__WHAT YOU WILL DO__
Continue the market commentary about recovery hopes and the yuan, picking up after its final sentence.

Just don’t’ forget what you will come screaming for as soon as we see that there is no proper recovery, that there is major structural damage, that government stimulus cannot carry on paying us 80% of salary forever, and neither can the US will continue to always bail everyone out as needed with no questions asked.

And, delicious as they are in hot weather, please don’t eat the word salads. Bloomberg offers this crunchy green take today, for example, repeated in full here:

USD/CNH is heading lower in the near term and is protected against a sharp correction by the high cost of shorting the yuan. With less than three months to go until the US elections the yuan will be on alert for rhetoric which could weaken it. Yet, thanks to contrasting monetary policies between the Fed and PBOC there is a built in defense mechanism. One year CNH forward points are running at the highest since late 2017, even though spot USD/CNH has been steadily falling for several weeks. The forwards reflect lower USD yields and the PBOC putting rate cuts on hold. And with the PBOC moving away from expansive monetary easing that will sustain relatively high yuan yields. In contrast the Fed is in no position to end its very accommodative policy with the U.S. economy in contraction. Which means it is expensive to short the yuan and that could deter some traders from selling aggressively in the near term. As long as the PBOC continues to maintain an orderly fixing regime the downside for CNH is limited.

__STORED DATA__
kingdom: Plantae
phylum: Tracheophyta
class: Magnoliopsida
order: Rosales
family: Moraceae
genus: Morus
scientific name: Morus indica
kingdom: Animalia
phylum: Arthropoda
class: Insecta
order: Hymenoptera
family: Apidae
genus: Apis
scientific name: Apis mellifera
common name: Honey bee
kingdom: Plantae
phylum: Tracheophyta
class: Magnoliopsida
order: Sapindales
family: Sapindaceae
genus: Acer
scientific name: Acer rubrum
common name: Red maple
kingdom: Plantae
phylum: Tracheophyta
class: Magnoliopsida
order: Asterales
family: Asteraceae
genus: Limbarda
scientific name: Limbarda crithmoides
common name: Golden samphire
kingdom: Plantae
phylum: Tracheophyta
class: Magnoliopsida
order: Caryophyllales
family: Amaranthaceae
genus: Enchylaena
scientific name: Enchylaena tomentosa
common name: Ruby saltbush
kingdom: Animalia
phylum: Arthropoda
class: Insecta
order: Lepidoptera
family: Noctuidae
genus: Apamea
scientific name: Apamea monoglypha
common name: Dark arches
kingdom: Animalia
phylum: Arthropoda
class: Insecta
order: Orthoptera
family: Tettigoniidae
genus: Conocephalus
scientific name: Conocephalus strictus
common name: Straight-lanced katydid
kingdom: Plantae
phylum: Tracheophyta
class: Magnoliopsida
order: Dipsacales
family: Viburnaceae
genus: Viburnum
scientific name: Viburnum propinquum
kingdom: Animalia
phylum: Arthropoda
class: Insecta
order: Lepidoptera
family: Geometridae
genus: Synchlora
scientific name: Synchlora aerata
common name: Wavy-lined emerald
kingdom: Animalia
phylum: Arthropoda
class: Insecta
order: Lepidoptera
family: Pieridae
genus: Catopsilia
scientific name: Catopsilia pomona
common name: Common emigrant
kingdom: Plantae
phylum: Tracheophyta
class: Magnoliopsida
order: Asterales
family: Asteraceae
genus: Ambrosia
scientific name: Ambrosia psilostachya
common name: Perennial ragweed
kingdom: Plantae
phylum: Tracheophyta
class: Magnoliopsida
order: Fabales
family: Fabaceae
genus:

__ANSWER SPACE__
Some of the ingredients above are true, and I have seen so, so many reports that are so, so much worse. Pages must be filled I suppose. (Look who’s talking! I just filled a whole in and most of you didn’t notice! J) To dismantle this salad:

Yes, China has higher rates, which strangely didn’t matter in FX two days ago…but it hasn’t slashed rates because it CAN’T; and it can’t because it is trying to hold a soft peg against USD with not enough FX reserves to back it up, relatively even with capital controls. Yes, there is going to be a US election –and a trade deal review– and this is virtue signal to say ‘we are playing nice!’…because they know what happens if they don’t: it isn’t CNY positive at all. Yes, it is expensive to short CNY, just as it is to short TRY, which has not saved it once the US ran out, has it? And, yes, the PBOC certainly has “an orderly fixing regime” – which is another way of saying it IS NOT AN ACTUAL FREE MARKET, but one where we are TOLD what the value is and where capital controls prevent any ‘haggling’. Why is this obvious fact slathered in layers of mayo to try to disguise how unpalatable it actually is?

Is this all clear on a hazy summer day? Allow me to summarise again:

We are deluding ourselves that we are recovering back to the status quo ante. We aren’t. We are deluding ourselves stimulus to shield us can be sustained forever everywhere. It can’t. We are deluding ourselves the US will be there next time for everyone as desired. It won’t be for some. So, yes, word-salad chefs, everything can look hunky dory due to marvellous, magical , magnificent central-bank liquidity, not the day-to-day jiggery-pokery,…right up until the REAL money runs out; which as Turkey and Lebanon prove, and China is desperate not to prove, is still USD and not the local equivalent. (And as Brazil, with rates art just 2% and negative real rates also risks showing – again.)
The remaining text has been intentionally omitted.